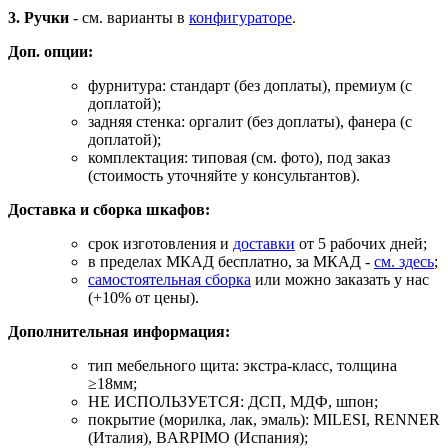
3. Ручки
- см. варианты в
конфигураторе
.
Доп. опции:
фурнитура: стандарт (без доплаты), премиум (с
доплатой);
задняя стенка: оргалит (без доплаты), фанера (с
доплатой);
комплектация: типовая (см. фото), под заказ
(стоимость уточняйте у консультантов).
Доставка и сборка шкафов:
срок изготовления и
доставки
от 5 рабочих дней;
в пределах МКАД бесплатно, за МКАД -
см. здесь
;
самостоятельная сборка
или можно заказать у нас
(+10% от цены).
Дополнительная информация:
тип мебельного щита: экстра-класс, толщина
≥18мм;
НЕ ИСПОЛЬЗУЕТСЯ: ДСП, МДФ, шпон;
покрытие (морилка, лак, эмаль): MILESI, RENNER
(Италия), BARPIMO (Испания);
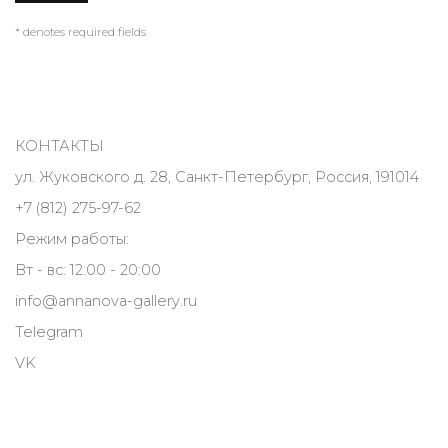
* denotes required fields
КОНТАКТЫ
ул. Жуковского д. 28, Санкт-Петербург, Россия, 191014
+7 (812) 275-97-62
Режим работы:
Вт - вс: 12:00 - 20:00
info@annanova-gallery.ru
Telegram
VK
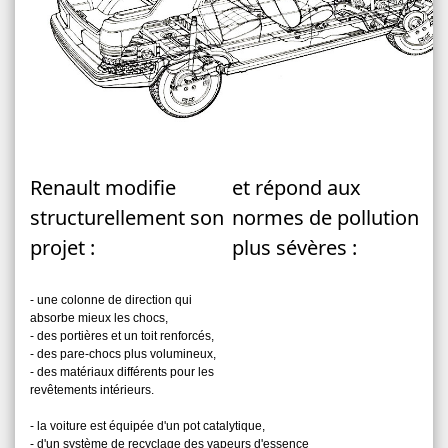
Renault modifie
et répond aux
structurellement son
normes de pollution
projet :
plus sévères :
- une colonne de direction qui
absorbe mieux les chocs,
- des portières et un toit renforcés,
- des pare-chocs plus volumineux,
- des matériaux différents pour les
revêtements intérieurs.
- la voiture est équipée d'un pot catalytique,
- d'un système de recyclage des vapeurs d'essence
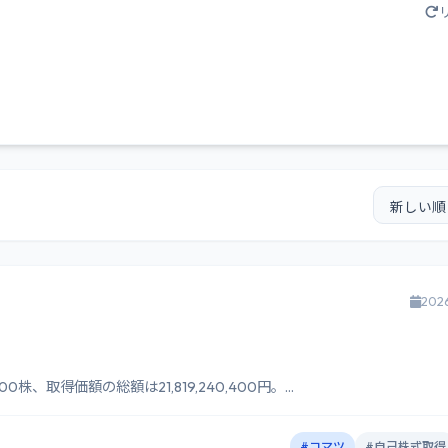
202
取得価額の総額は21,819,240,400円。...
#コマツ
#自己株式取得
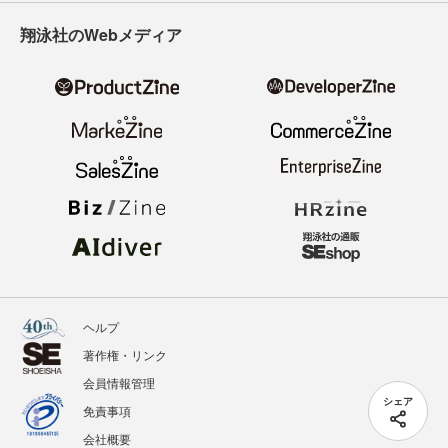
翔泳社のWebメディア
ヘルプ
著作権・リンク
会員情報管理
シェア
免責事項
会社概要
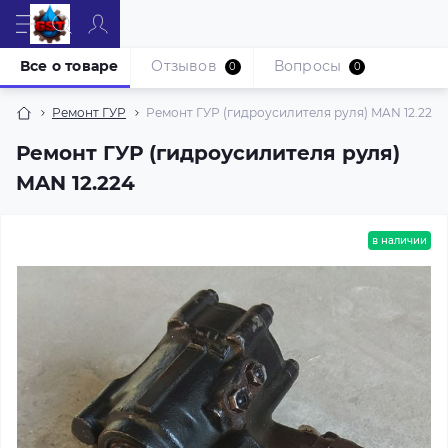
Все о товаре
Отзывов
Вопросы
0
0
Ремонт ГУР
Ремонт ГУР (гидроусилителя руля) MAN 12.224
Ремонт ГУР (гидроусилителя руля)
MAN 12.224
в наличии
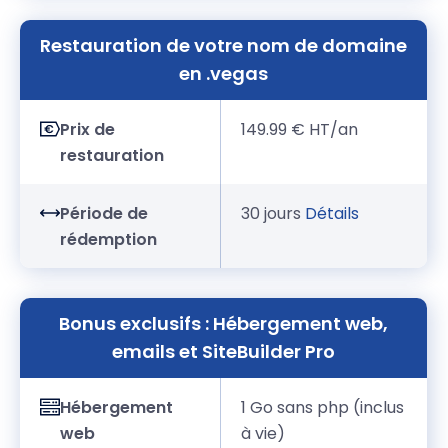
Restauration de votre nom de domaine
en .vegas
Prix de
149.99 € HT/an
restauration
Période de
30 jours
Détails
rédemption
Bonus exclusifs : Hébergement web,
emails et SiteBuilder Pro
Hébergement
1 Go sans php (inclus
web
à vie)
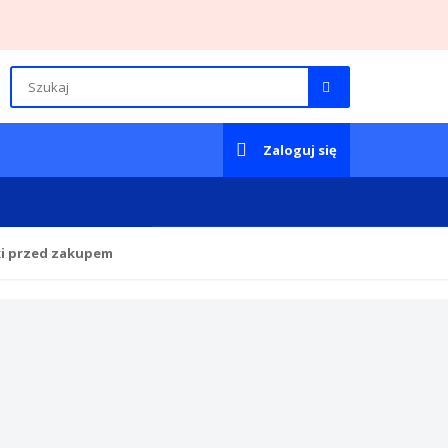
Zaloguj się
ki przed zakupem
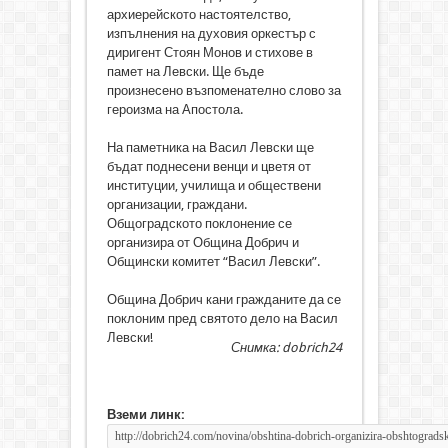
архиерейското настоятелство,
изпълнения на духовия оркестър с
диригент Стоян Монов и стихове в
памет на Левски. Ще бъде
произнесено възпоменателно слово за
героизма на Апостола.
На паметника на Васил Левски ще
бъдат поднесени венци и цветя от
институции, училища и обществени
организации, граждани.
Общоградското поклонение се
организира от Община Добрич и
Общински комитет “Васил Левски”.
Община Добрич кани гражданите да се
поклоним пред святото дело на Васил
Левски!
Снимка: dobrich24
Вземи линк:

◆ ◆ ◆

§ **WHAT THIS TASK INVOLVES**
Everything in the listing above except the pictures should be duplicated exactly.

§ **ANSWER TO THE EXERCISE**
3. Ручки
- см. варианты в
конфигураторе
.
Доп. опции:
фурнитура: стандарт (без доплаты), премиум (с
доплатой);
задняя стенка: оргалит (без доплаты), фанера (с
доплатой);
комплектация: типовая (см. фото), под заказ
(стоимость уточняйте у консультантов).
Доставка и сборка шкафов:
срок изготовления и
доставки
от 5 рабочих дней;
в пределах МКАД бесплатно, за МКАД -
см. здесь
;
самостоятельная сборка
или можно заказать у нас
(+10% от цены).
Дополнительная информация:
тип мебельного щита: экстра-класс, толщина
≥18мм;
НЕ ИСПОЛЬЗУЕТСЯ: ДСП, МДФ, шпон;
покрытие (морилка, лак, эмаль): MILESI, RENNER
(Италия), BARPIMO (Испания);
* denotes required fields
КОНТАКТЫ
ул. Жуковского д. 28, Санкт-Петербург, Россия, 191014
+7 (812) 275-97-62
Режим работы:
Вт - вс: 12:00 - 20:00
info@annanova-gallery.ru
Telegram
VK
Renault modifie
et répond aux
structurellement son
normes de pollution
projet :
plus sévères :
- une colonne de direction qui
absorbe mieux les chocs,
- des portières et un toit renforcés,
- des pare-chocs plus volumineux,
- des matériaux différents pour les
revêtements intérieurs.
- la voiture est équipée d'un pot catalytique,
- d'un système de recyclage des vapeurs d'essence
202
取得価額の総額は21,819,240,400円。...
#コマツ
#自己株式取得
翔泳社のWebメディア
ヘルプ
著作権・リンク
会員情報管理
シェア
免責事項
会社概要
Все о товаре
Отзывов
Вопросы
0
0
Ремонт ГУР
Ремонт ГУР (гидроусилителя руля) MAN 12.224
Ремонт ГУР (гидроусилителя руля)
MAN 12.224
в наличии
Restauration de votre nom de domaine
en .vegas
Prix de
149.99 € HT/an
restauration
Période de
30 jours
Détails
rédemption
Bonus exclusifs : Hébergement web,
emails et SiteBuilder Pro
Hébergement
1 Go sans php (inclus
web
à vie)
Zaloguj się
ki przed zakupem
архиерейското настоятелство,
изпълнения на духовия оркестър с
диригент Стоян Монов и стихове в
памет на Левски. Ще бъде
произнесено възпоменателно слово за
героизма на Апостола.
На паметника на Васил Левски ще
бъдат поднесени венци и цветя от
институции, училища и обществени
организации, граждани.
Общоградското поклонение се
организира от Община Добрич и
Общински комитет “Васил Левски”.
Община Добрич кани гражданите да се
поклоним пред святото дело на Васил
Левски!
Снимка: dobrich24
Вземи линк:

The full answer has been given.